Stored data entries:
[Start of section]

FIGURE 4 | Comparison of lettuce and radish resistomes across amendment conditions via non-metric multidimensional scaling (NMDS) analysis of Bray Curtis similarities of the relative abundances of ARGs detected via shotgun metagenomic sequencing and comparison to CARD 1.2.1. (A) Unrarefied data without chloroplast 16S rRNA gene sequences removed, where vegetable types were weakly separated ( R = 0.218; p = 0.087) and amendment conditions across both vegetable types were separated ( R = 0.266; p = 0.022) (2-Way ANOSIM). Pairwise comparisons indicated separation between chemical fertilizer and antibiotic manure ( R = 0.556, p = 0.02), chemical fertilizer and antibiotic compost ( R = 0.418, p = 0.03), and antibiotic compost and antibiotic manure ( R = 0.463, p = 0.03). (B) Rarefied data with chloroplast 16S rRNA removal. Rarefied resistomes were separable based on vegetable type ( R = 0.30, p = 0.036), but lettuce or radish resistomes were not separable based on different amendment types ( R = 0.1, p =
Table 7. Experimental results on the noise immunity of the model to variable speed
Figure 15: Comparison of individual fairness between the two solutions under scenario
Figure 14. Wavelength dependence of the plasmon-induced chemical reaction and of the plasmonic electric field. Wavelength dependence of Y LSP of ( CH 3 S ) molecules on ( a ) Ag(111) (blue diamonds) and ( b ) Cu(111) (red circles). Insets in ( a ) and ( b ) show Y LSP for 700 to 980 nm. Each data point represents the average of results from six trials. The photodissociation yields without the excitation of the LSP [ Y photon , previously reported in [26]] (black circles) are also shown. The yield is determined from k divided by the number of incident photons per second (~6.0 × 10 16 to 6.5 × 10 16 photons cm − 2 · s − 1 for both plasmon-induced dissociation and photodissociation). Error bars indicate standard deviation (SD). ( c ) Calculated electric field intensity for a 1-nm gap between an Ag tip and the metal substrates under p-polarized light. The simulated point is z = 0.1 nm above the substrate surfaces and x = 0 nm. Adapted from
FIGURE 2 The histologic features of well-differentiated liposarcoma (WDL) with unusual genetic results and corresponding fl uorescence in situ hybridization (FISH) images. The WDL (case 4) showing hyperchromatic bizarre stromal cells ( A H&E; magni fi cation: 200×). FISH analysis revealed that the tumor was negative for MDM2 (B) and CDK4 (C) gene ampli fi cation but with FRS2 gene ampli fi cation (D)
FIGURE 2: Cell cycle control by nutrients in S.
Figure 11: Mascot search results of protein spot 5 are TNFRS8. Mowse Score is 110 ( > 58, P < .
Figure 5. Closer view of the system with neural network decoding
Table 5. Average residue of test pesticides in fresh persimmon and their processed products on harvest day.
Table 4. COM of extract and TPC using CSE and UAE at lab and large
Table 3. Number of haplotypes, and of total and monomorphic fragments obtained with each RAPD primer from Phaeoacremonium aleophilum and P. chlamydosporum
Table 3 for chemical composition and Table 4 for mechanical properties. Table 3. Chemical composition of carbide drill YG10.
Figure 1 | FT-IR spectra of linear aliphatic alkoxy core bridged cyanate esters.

[End of section]

**What you should do:** Write the complete data out, exactly as above.

**Answer section:**
FIGURE 4 | Comparison of lettuce and radish resistomes across amendment conditions via non-metric multidimensional scaling (NMDS) analysis of Bray Curtis similarities of the relative abundances of ARGs detected via shotgun metagenomic sequencing and comparison to CARD 1.2.1. (A) Unrarefied data without chloroplast 16S rRNA gene sequences removed, where vegetable types were weakly separated ( R = 0.218; p = 0.087) and amendment conditions across both vegetable types were separated ( R = 0.266; p = 0.022) (2-Way ANOSIM). Pairwise comparisons indicated separation between chemical fertilizer and antibiotic manure ( R = 0.556, p = 0.02), chemical fertilizer and antibiotic compost ( R = 0.418, p = 0.03), and antibiotic compost and antibiotic manure ( R = 0.463, p = 0.03). (B) Rarefied data with chloroplast 16S rRNA removal. Rarefied resistomes were separable based on vegetable type ( R = 0.30, p = 0.036), but lettuce or radish resistomes were not separable based on different amendment types ( R = 0.1, p =
Table 7. Experimental results on the noise immunity of the model to variable speed
Figure 15: Comparison of individual fairness between the two solutions under scenario
Figure 14. Wavelength dependence of the plasmon-induced chemical reaction and of the plasmonic electric field. Wavelength dependence of Y LSP of ( CH 3 S ) molecules on ( a ) Ag(111) (blue diamonds) and ( b ) Cu(111) (red circles). Insets in ( a ) and ( b ) show Y LSP for 700 to 980 nm. Each data point represents the average of results from six trials. The photodissociation yields without the excitation of the LSP [ Y photon , previously reported in [26]] (black circles) are also shown. The yield is determined from k divided by the number of incident photons per second (~6.0 × 10 16 to 6.5 × 10 16 photons cm − 2 · s − 1 for both plasmon-induced dissociation and photodissociation). Error bars indicate standard deviation (SD). ( c ) Calculated electric field intensity for a 1-nm gap between an Ag tip and the metal substrates under p-polarized light. The simulated point is z = 0.1 nm above the substrate surfaces and x = 0 nm. Adapted from
FIGURE 2 The histologic features of well-differentiated liposarcoma (WDL) with unusual genetic results and corresponding fl uorescence in situ hybridization (FISH) images. The WDL (case 4) showing hyperchromatic bizarre stromal cells ( A H&E; magni fi cation: 200×). FISH analysis revealed that the tumor was negative for MDM2 (B) and CDK4 (C) gene ampli fi cation but with FRS2 gene ampli fi cation (D)
FIGURE 2: Cell cycle control by nutrients in S.
Figure 11: Mascot search results of protein spot 5 are TNFRS8. Mowse Score is 110 ( > 58, P < .
Figure 5. Closer view of the system with neural network decoding
Table 5. Average residue of test pesticides in fresh persimmon and their processed products on harvest day.
Table 4. COM of extract and TPC using CSE and UAE at lab and large
Table 3. Number of haplotypes, and of total and monomorphic fragments obtained with each RAPD primer from Phaeoacremonium aleophilum and P. chlamydosporum
Table 3 for chemical composition and Table 4 for mechanical properties. Table 3. Chemical composition of carbide drill YG10.
Figure 1 | FT-IR spectra of linear aliphatic alkoxy core bridged cyanate esters.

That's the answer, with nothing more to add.